The historical vicissitudes of the village have been diverse and have marked the development of everyday occurrences of the lives of Navas’ men and women.

===The village===
The village sits on a nava (plateau) at 630 meters above the sea level. It is located 23 km from the Madrid-Cadiz railway, 35 km from the national highway IV and the same distance from Córdoba–Valencia road, from Linares there are 32 km by the A-312 county road. In its municipal area, furrowed by the rivers Guarrizas, Guadalén and Guadalimar, the olive tree is cultivated in big extensions, as proved by the data of average crop of forty million kilos of olive, ground in five big local oil-mills, three of them cooperative and two private factories.
In its vast rangelands, bull breeding has a privileged place, with six livestock in the municipal term, but sheep and goat farming may also be found. Big and small game hunting take up an important place in the local economy.

[Stored data]
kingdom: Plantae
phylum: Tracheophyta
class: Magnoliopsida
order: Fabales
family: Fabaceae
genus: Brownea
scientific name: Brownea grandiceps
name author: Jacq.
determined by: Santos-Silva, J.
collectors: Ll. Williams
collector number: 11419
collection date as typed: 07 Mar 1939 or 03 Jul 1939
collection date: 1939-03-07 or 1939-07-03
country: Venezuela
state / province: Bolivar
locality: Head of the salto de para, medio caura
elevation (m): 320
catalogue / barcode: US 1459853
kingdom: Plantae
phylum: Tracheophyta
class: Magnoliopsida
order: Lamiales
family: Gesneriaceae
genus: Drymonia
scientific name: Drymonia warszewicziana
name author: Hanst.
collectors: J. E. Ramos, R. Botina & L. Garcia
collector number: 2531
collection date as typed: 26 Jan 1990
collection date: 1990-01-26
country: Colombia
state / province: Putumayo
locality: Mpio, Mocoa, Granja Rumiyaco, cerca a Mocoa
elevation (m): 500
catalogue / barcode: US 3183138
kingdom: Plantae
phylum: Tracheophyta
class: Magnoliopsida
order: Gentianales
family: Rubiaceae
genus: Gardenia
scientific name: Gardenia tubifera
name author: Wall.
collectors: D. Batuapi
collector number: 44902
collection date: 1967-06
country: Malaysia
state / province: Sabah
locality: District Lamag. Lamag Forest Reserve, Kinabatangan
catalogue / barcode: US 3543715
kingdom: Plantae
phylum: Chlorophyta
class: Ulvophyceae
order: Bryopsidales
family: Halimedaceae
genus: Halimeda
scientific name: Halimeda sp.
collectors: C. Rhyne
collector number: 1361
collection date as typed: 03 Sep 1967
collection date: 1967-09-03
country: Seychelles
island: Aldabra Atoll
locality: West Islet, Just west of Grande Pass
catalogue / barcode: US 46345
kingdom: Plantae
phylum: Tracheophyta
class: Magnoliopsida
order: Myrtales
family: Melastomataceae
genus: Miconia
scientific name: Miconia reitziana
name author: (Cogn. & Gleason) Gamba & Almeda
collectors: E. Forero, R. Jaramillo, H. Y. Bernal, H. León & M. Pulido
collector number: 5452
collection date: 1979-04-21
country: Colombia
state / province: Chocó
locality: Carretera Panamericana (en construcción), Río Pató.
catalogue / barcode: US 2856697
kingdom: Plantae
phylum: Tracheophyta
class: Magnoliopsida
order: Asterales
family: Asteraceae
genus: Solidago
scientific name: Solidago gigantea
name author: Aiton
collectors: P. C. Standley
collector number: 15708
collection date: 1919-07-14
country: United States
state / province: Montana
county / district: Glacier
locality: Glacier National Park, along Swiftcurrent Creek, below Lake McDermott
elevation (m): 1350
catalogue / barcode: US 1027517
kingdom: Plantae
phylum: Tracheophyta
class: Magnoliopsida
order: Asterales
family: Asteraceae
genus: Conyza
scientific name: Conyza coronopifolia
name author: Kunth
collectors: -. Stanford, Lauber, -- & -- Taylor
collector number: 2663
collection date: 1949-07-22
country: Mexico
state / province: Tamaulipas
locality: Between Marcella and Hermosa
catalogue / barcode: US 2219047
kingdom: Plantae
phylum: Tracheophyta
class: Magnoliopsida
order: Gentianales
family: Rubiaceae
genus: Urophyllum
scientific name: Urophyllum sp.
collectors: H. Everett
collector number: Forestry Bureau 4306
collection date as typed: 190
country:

Study questions:
(a) In the village description, how many local oil-mills grind the olive crop?
(b) Please quote the village description starting at "The historical vicissitudes" and ending at "two private factories.".

Responses by item number:
(a) Five big local oil-mills, three of them cooperative and two private.

(b)
The historical vicissitudes of the village have been diverse and have marked the development of everyday occurrences of the lives of Navas’ men and women.

===The village===
The village sits on a nava (plateau) at 630 meters above the sea level. It is located 23 km from the Madrid-Cadiz railway, 35 km from the national highway IV and the same distance from Córdoba–Valencia road, from Linares there are 32 km by the A-312 county road. In its municipal area, furrowed by the rivers Guarrizas, Guadalén and Guadalimar, the olive tree is cultivated in big extensions, as proved by the data of average crop of forty million kilos of olive, ground in five big local oil-mills, three of them cooperative and two private factories.